Правительница Эпира как раз была в разладе с своим зятем Филиппом Тарентским, старалась изгнать анжуйцев из их эпирских владений и заключила союз с греческим императором, что было причиной новой войны между Неаполем и ею. Король отстранил наконец 5 июня 1306 года графа Савойского от управления Ахайей и передал его сыну своему Филиппу Тарентскому, который в своем лице соединял притязания дома Анжуйского на Византию. Филипп теперь вооружил войско, чтобы и овладеть Мореей и равно подчинить себе Анну, деснину Эпирскую. Граф Савойский и Изабелла покорились необходимости. Они 11 мая 1307 г. уступили навсегда свои права на Морею королю Карлу или его сыну и получили в возмещение за это марсийское графство Альба на Фуцинском озере как княжество.

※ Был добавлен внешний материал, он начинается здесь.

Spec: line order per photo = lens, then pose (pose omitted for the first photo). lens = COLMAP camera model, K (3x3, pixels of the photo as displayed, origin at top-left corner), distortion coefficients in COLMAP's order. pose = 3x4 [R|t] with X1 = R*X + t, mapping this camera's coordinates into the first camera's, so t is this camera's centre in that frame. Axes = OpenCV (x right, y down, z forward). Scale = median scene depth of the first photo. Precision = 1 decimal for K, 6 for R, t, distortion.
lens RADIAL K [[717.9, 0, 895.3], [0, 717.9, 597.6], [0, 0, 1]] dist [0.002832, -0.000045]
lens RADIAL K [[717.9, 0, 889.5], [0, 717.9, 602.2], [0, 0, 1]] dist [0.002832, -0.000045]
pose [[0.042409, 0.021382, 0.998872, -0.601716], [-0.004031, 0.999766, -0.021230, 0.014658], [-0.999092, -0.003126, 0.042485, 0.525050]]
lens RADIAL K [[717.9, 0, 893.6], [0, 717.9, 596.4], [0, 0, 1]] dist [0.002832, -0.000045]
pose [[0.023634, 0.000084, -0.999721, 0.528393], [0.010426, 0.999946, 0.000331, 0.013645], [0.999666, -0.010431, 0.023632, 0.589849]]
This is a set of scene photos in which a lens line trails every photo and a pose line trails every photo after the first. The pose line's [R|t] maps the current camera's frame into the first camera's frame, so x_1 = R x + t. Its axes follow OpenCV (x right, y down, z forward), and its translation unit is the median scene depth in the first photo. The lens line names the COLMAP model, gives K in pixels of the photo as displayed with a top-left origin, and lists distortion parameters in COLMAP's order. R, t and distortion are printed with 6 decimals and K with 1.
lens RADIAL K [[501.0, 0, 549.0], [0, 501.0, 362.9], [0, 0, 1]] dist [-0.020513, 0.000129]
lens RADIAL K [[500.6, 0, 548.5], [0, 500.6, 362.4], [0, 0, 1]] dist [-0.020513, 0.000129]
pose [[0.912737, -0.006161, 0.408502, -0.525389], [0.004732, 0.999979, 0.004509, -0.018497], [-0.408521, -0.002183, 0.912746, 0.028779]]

В 1307 г. князь Тарентский высадился в Кларенце, после чего ему морейские бароны и Гвидо Афинский принесли присягу. Он, однако, долго не оставался в Греции, так как после совершенно бесплодного похода против своей тещи, Анны Эпирской, в котором ему помогал герцог Афинский с своим войском, он вернулся в Неаполь. Для Гвидо было немалым отличием назначение его Филиппом в байльи Морей. Таким образом герцог Афинский сделался снова регентом страны, которая недавно делала бесплодные попытки в лице третьего супруга дочери Вилльгардуена достичь автономии. Гвидо управлял ею из Каламаты, где он попеременно имел свою резиденцию. Его двору, сборному пункту для греческих дел, его молодая супруга, теперь как настоящая герцогиня, могла придать более блеска и оживления, так как дочери Изабеллы и Флоренца д’Авен 30 ноября 1303 г. исполнилось 12 лет, и следовательно, она достигла совершеннолетия. Это событие отпраздновано было великолепными празднествами.